CAPÍTULO III: DESTINO É ARMADILHA
Por isso cuidado, meu bem
Há perigo na esquina
Eles venceram e o sinal
Está fechado pra nós
Que somos jovens
Para abraçar seu irmão
E beijar sua menina na rua
É que se fez o seu braço
O seu lábio e a sua voz
Nascemos para o amor, mas somos surpreendidos pela guerra.

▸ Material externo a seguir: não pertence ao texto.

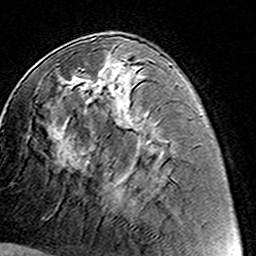
Breast MRI (dynamic contrast-enhanced), one axial slice. Position 62 of 160 along the scan axis. Cropped to one breast. Dynamic contrast-enhanced series, time point 2 of 8 at this slice position (early post-contrast). 3 T. TE 4.6 ms, TR 7.4 ms. 1 mm slice thickness. 256 × 256 image matrix, field of view 144 × 144 mm. Female patient.
Annotated regions visible in this slice (semi-automatic segmentation, software-assisted and operator-edited):
- enhancing-tissue mask used for the functional tumour volume (all voxels passing the contrast-enhancement thresholds inside the analysis volume; usually the tumour): bounding box [x1, y1, x2, y2] px = [78, 60, 148, 212]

Desperdiçamos nossa vocação dian te da tirania vitoriosa, que impede o
crescimento. A geração do amor é vencida pela ditadura.
CAPÍTULO IV: PROFECIA
Você me pergunta
Pela minha paixão
Digo que estou encantada
Como uma nova invenção
Eu vou ficar nesta cidade
Não vou voltar pro sertão
Pois vejo vir vindo no vento
Cheiro de nova estação
Eu sinto tudo na ferida viva
Do meu coração
A aventura leva à esperança de superação. O desconhecido é a
passagem para um mundo novo, diverso da herança da repressão. O Mal vai passar,
graças ao Tempo, à tendência irreversível de mudança e à disposição de abraçar
o novo.
CAPITULO V: AMARGO BALANÇO
Já faz tempo
Eu vi você na rua
Cabelo ao vento
Gente jovem reunida
Na parede da memória
Essa lembrança
É o quadro que dói mais
Minha dor é perceber
Que apesar de termos
Feito tudo o que fizemos
Ainda somos os mesmos
E vivemos
Ainda somos os mesmos
E vivemos
Como os nossos pais
Nossos ídolos
Ainda são os mesmos
E as aparências
Não enganam não
Você diz que depois deles
Não apareceu mais ninguém
Você pode até dizer
Que eu tô por fora
Ou então
Que eu tô inventando
Mas é você
Que ama o passado
E que não vê
É você
Que ama o passado
E que não vê
Que o novo sempre vem
Estamos presos ao passado, apesar das promessas de mudança,
dos sinais explícitos da superação. Nós somos a âncora desse navio atolado no
cais. Cristalizamos hábitos, como fizeram as gerações passadas, apesar de
sermos tão imbuídos da nossa ideia de revolução. Em vez de nos transformar,
engessamos nossas descobertas e fomos atropelados pelo Tempo. Repetimos o erro
das gerações passadas, tão combatidas. Essa é talvez a bofetada mais estridente
desta grande canção..
CAPÍTULO VI: A LIÇÃO DO PASSADO
Hoje eu sei
Que quem me deu a ideia
De uma nova consciência
E juventude
Tá em casa
Guardado por Deus
Contando o vil metal
Minha dor é perceber
Que apesar de termos
Feito tudo, tudo
Tudo o que fizemos
Nós ainda somos
Os mesmos e vivemos
Ainda somos
Os mesmos e vivemos
Ainda somos
Os mesmos e vivemos
Como os nossos pais
O trovador não poupa sua ascendência e adverte a geração com
a lição deixada pelo passado: quem achou que mudava acabou sucumbindo. É
preciso descobrir essa realidade dura para abrir-se definitivamente para a
transformação, abandonando o que nos deixa atrasados para sempre.